A tail recursive function returns exactly the result of calling itself — no partial results need to be stored. A good compiler can recognize tail recursion and generate code that has no calls at all: just reload the parameters and jump back to the top. It's as if you wrote:

def gcd(x, y)
  while true
    return x if y == 0
    x, y = y, x % y
  end
end

though the tail-recursive code is cleaner, and better because it has no side effects!.

In functional programming the programmer will sometimes have to turn a non-tail-recursive function into a tail recursive one. The idea is to "pass along" arguments (like a counter or partial result) "into" the next call. So factorial can be written

fun fact n =
  let
    fun f i a = if i = n then a else f (i+1) ((i+1)*a)
  in
    f 0 1
  end

which is evaluated like so

and Fibonacci like this

fun fib n =
  let fun f i last current =
    if i = n then current else f (i+1) current (last+current)
  in
    f 0 0 1
  end

This yields

    fib 7
    = f 0 0 1
    = f 1 1 1
    = f 2 1 2
    = f 3 2 3
    = f 4 3 5
    = f 5 5 8
    = f 6 8 13
    = f 7 13 21
    = 21

This sure beats the naive implementation, which requires 535,821,591 calls to compute fib(40).

Exercise: Oops, these functions don't handle an initial negative n.
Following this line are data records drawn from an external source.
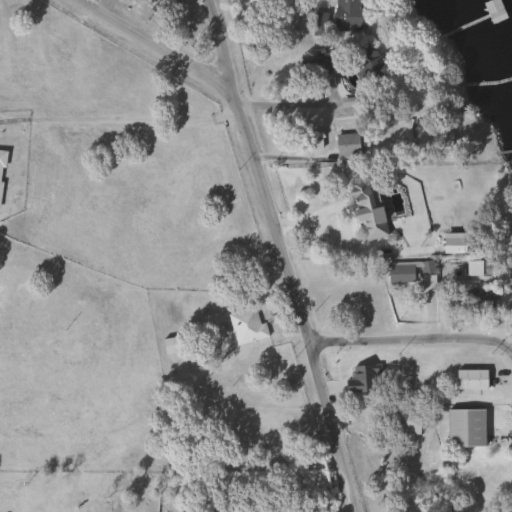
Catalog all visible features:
building: (345, 15)
building: (346, 15)
road: (222, 56)
building: (314, 67)
building: (314, 67)
road: (284, 103)
road: (119, 119)
building: (349, 145)
building: (349, 145)
building: (1, 162)
building: (1, 164)
building: (368, 211)
building: (368, 212)
road: (275, 214)
building: (455, 243)
building: (455, 243)
building: (472, 269)
building: (473, 269)
building: (399, 273)
building: (400, 273)
building: (246, 327)
building: (246, 327)
road: (413, 340)
building: (470, 380)
building: (470, 380)
building: (407, 422)
building: (407, 422)
building: (464, 429)
building: (465, 429)
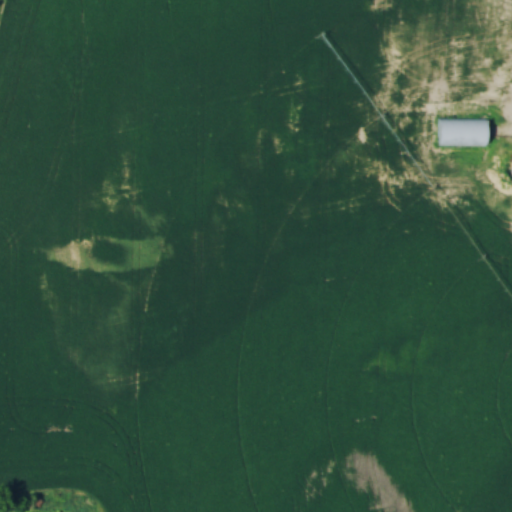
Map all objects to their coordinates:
building: (429, 8)
building: (336, 35)
building: (511, 35)
building: (140, 49)
building: (414, 63)
building: (507, 79)
building: (455, 132)
building: (403, 147)
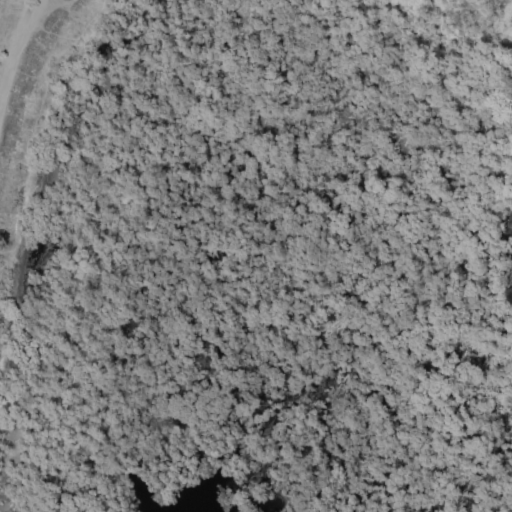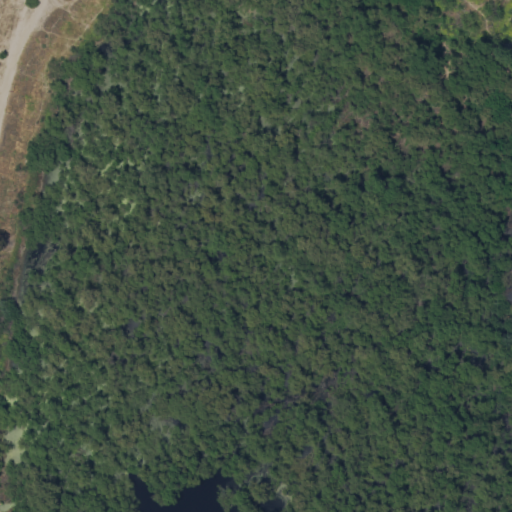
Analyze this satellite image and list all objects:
road: (11, 54)
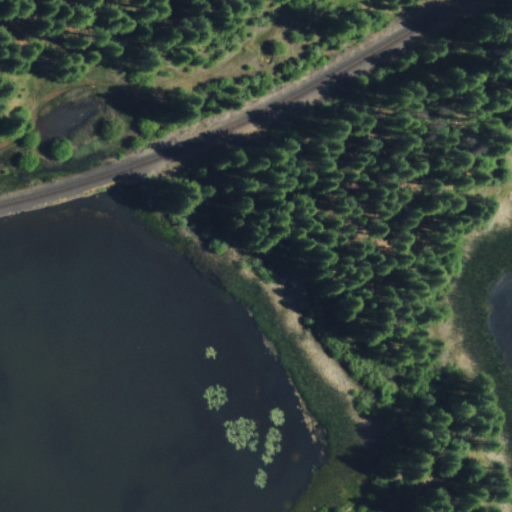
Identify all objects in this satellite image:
railway: (242, 123)
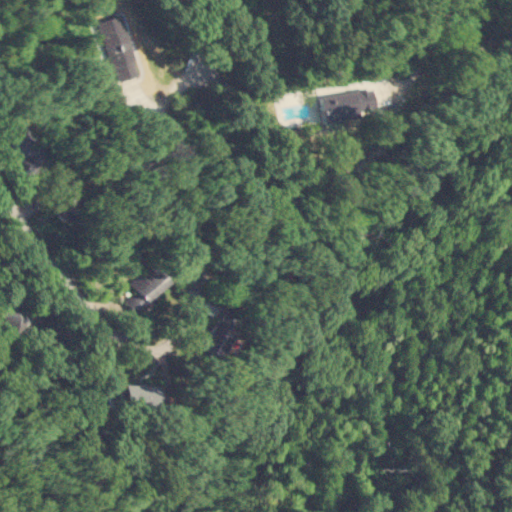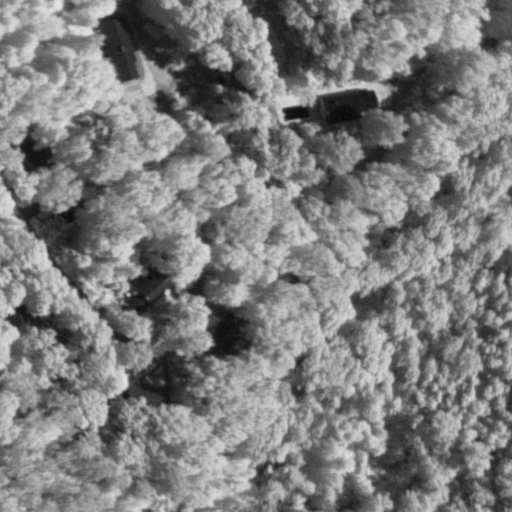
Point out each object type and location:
road: (184, 33)
building: (117, 46)
building: (118, 46)
building: (336, 105)
building: (336, 106)
building: (58, 207)
building: (58, 208)
building: (144, 286)
building: (144, 287)
building: (11, 315)
road: (186, 315)
building: (11, 316)
building: (215, 332)
building: (216, 332)
building: (138, 394)
building: (139, 394)
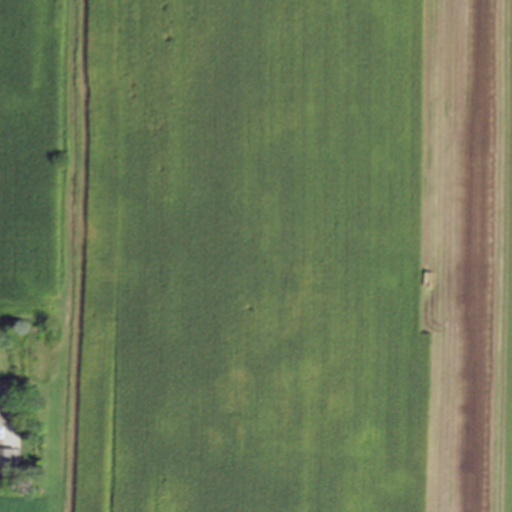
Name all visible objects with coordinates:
road: (3, 416)
building: (8, 463)
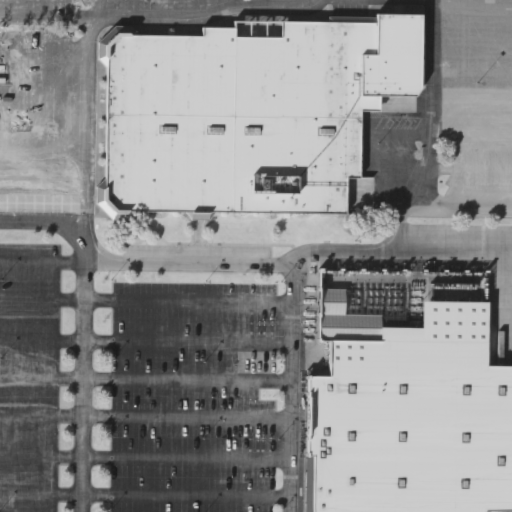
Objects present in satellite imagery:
road: (254, 5)
road: (44, 15)
parking lot: (47, 97)
parking lot: (474, 97)
building: (251, 112)
building: (245, 115)
road: (39, 262)
road: (249, 263)
road: (145, 301)
road: (144, 342)
road: (77, 366)
road: (145, 381)
parking lot: (137, 384)
road: (289, 388)
building: (405, 408)
road: (144, 417)
building: (412, 420)
road: (144, 460)
road: (143, 496)
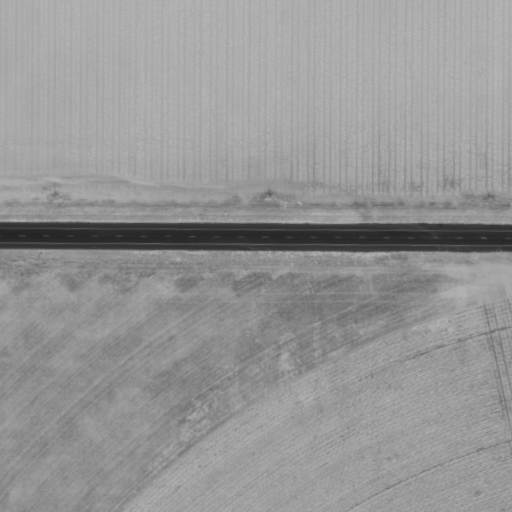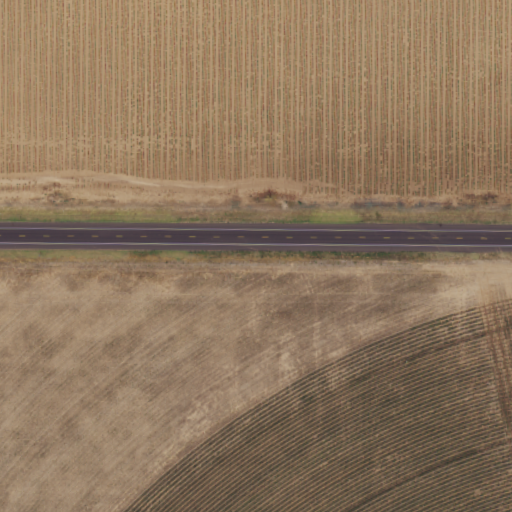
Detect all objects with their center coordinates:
road: (256, 251)
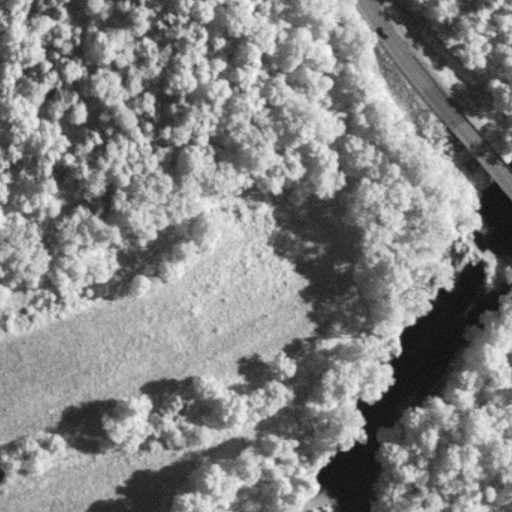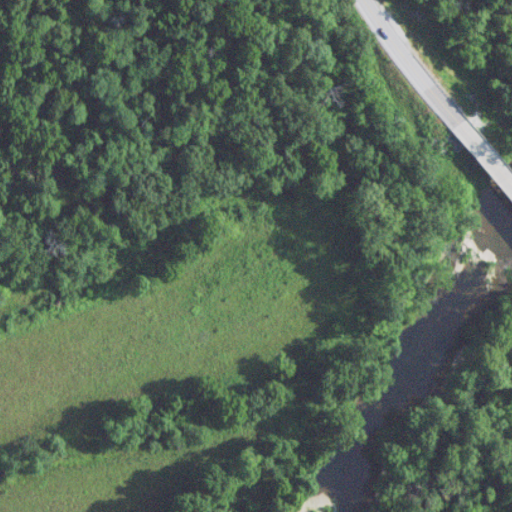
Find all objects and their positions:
road: (406, 64)
road: (482, 160)
river: (416, 373)
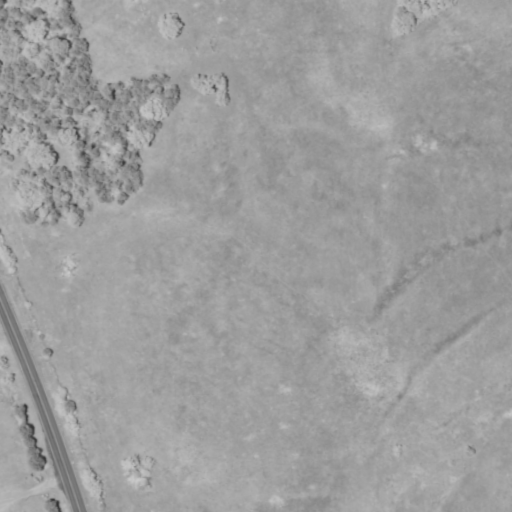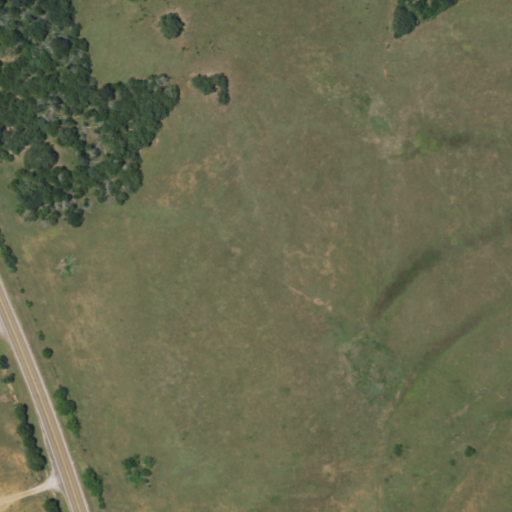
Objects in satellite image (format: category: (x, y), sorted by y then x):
road: (40, 406)
road: (32, 485)
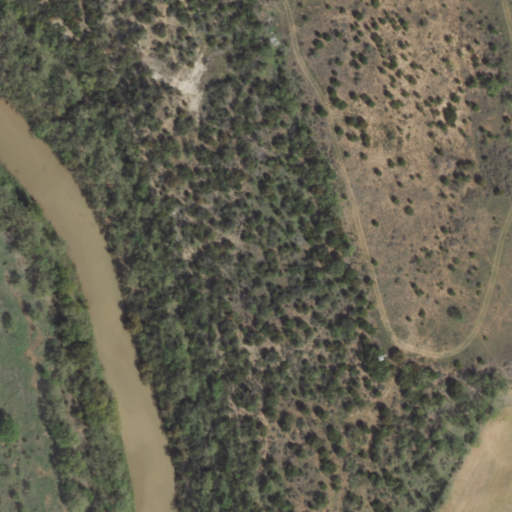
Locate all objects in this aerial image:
road: (287, 246)
river: (113, 304)
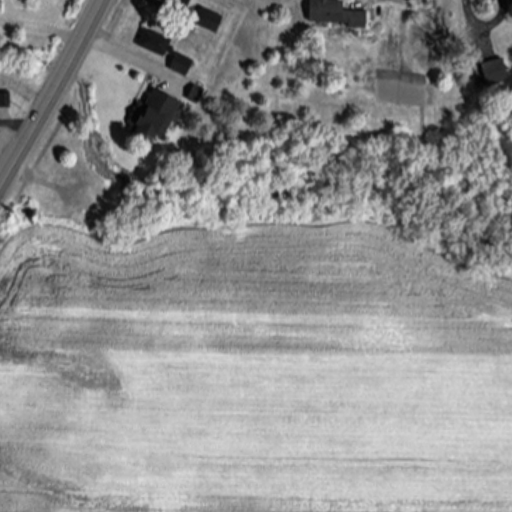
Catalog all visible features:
building: (180, 2)
building: (180, 4)
building: (336, 14)
building: (338, 15)
building: (209, 20)
building: (210, 22)
road: (84, 42)
building: (155, 43)
building: (157, 45)
building: (181, 64)
building: (183, 66)
building: (495, 72)
building: (496, 74)
building: (195, 93)
building: (196, 96)
road: (54, 99)
building: (4, 100)
building: (5, 100)
building: (368, 104)
building: (154, 115)
building: (155, 116)
road: (19, 128)
crop: (258, 357)
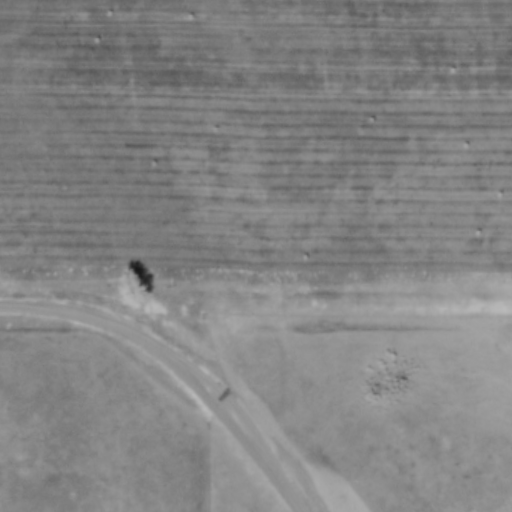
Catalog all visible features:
road: (182, 361)
road: (237, 431)
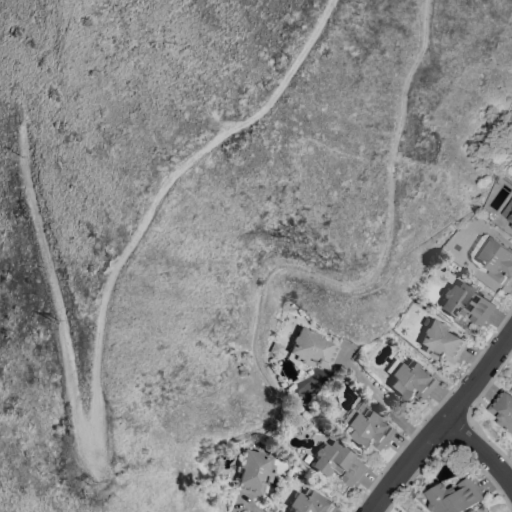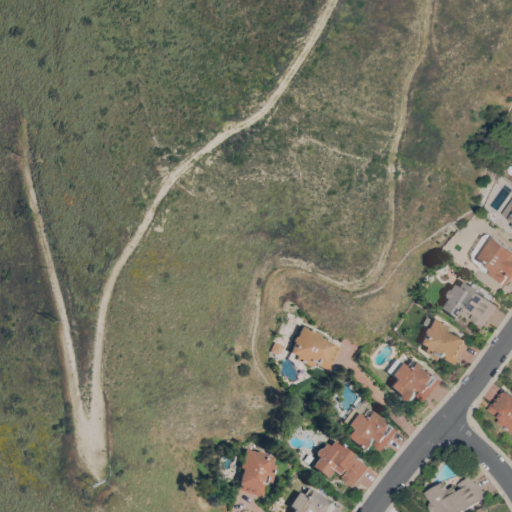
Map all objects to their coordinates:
park: (26, 97)
building: (510, 218)
building: (492, 258)
building: (494, 260)
building: (466, 303)
building: (464, 304)
building: (440, 342)
building: (442, 342)
building: (313, 350)
building: (313, 350)
building: (410, 380)
building: (409, 381)
road: (385, 403)
building: (502, 408)
building: (502, 409)
road: (444, 423)
building: (365, 430)
building: (369, 431)
road: (482, 449)
building: (337, 463)
building: (339, 463)
building: (254, 473)
building: (256, 473)
building: (452, 496)
building: (454, 496)
building: (310, 503)
building: (311, 503)
road: (253, 504)
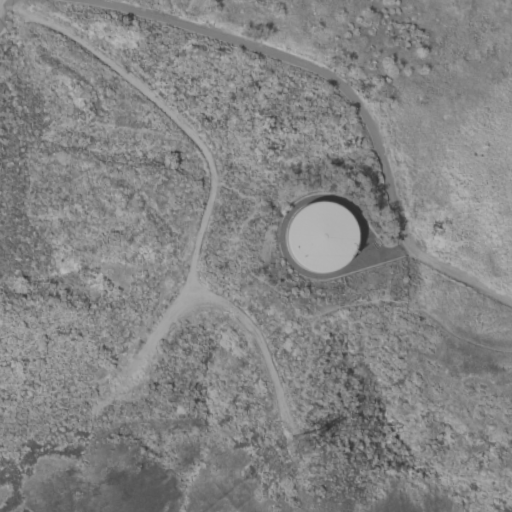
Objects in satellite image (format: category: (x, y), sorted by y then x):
road: (266, 50)
building: (320, 238)
water tower: (321, 240)
road: (464, 282)
power tower: (293, 445)
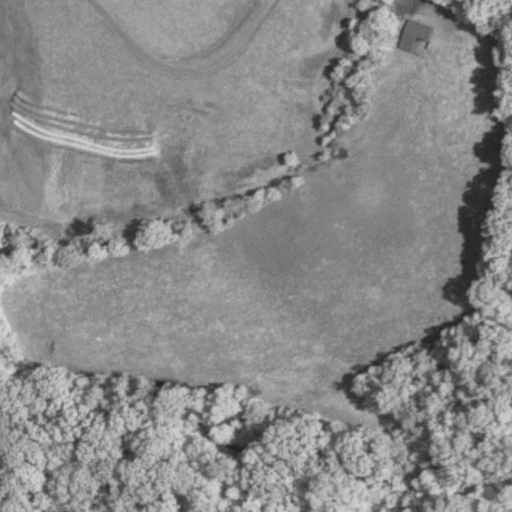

Fix them.

Non-Determinacy

Non-deterministic control flow occurs when the next computation step is made randomly (not arbitrarily) from a set of alternatives, something like:

select
    x := 4;
or
    y := 6;
or
    print "Hello";
end;

Generally each of the arms are guarded. To execute a select statement, first the guards are evaluated, then a choice is made among the open alternatives (those with true guards). A missing guard is assumed to be true. Example

select when x > y =>
    y := x * x - 3;
or when not found =>
    print x;
or
    close(f)
or when x % y >= 25 || finished =>
    crash();
end;

What if all guards are false? In Ada, this raises an exception. In other langauges, the statement simply has no effect.

Non-deterministic control flow can hide some asymmetries in code. Some examples:

select when (a >= b) =>
    max := a
or when (a <= b) =>
    max := b
end;

loop
    select when a > b =>
        a := a - b;
    or when b > a =>
        b := b - a;
    or when a = b =>
        return a;
    end;
end;

Non-determinisitic constructs turn out to be very useful in concurrent programming, because random execution paths sometimes help to avoid deadlock.